* _Work task_:
Copy out every line of the records below that contains the word "What".

** Opening Data records block **

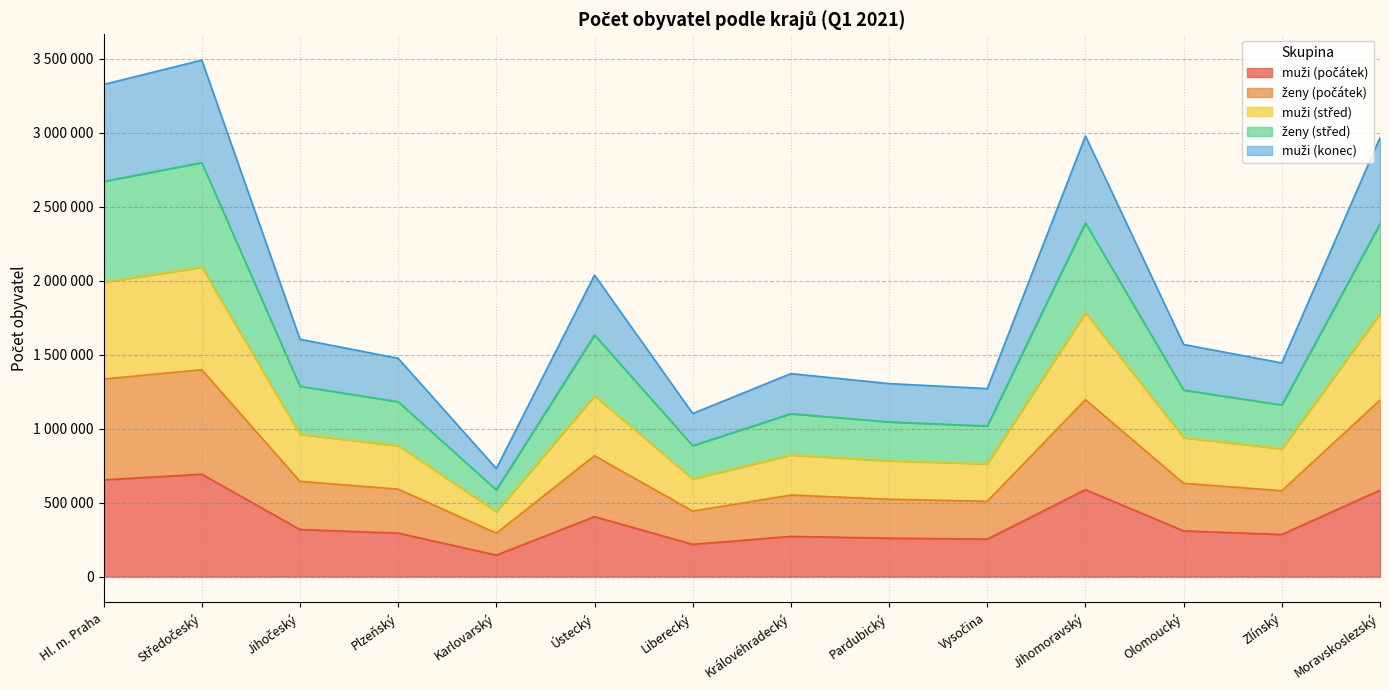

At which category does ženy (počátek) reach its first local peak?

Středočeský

** Closing Data records block **
** Opening Data records block **

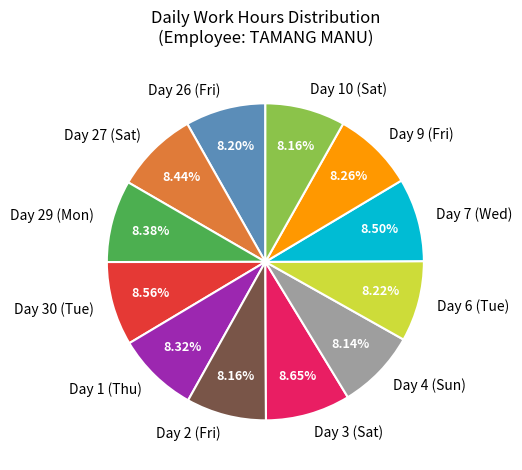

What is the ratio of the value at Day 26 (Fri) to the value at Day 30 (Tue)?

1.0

** Closing Data records block **
** Opening Data records block **

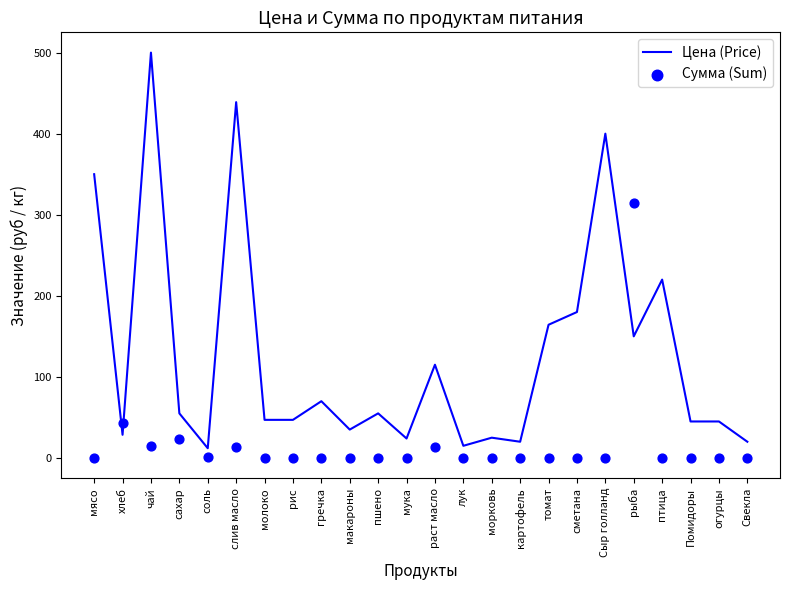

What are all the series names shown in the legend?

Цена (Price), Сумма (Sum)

** Closing Data records block **

* _Solved problem_:
What is the ratio of the value at Day 26 (Fri) to the value at Day 30 (Tue)?
What are all the series names shown in the legend?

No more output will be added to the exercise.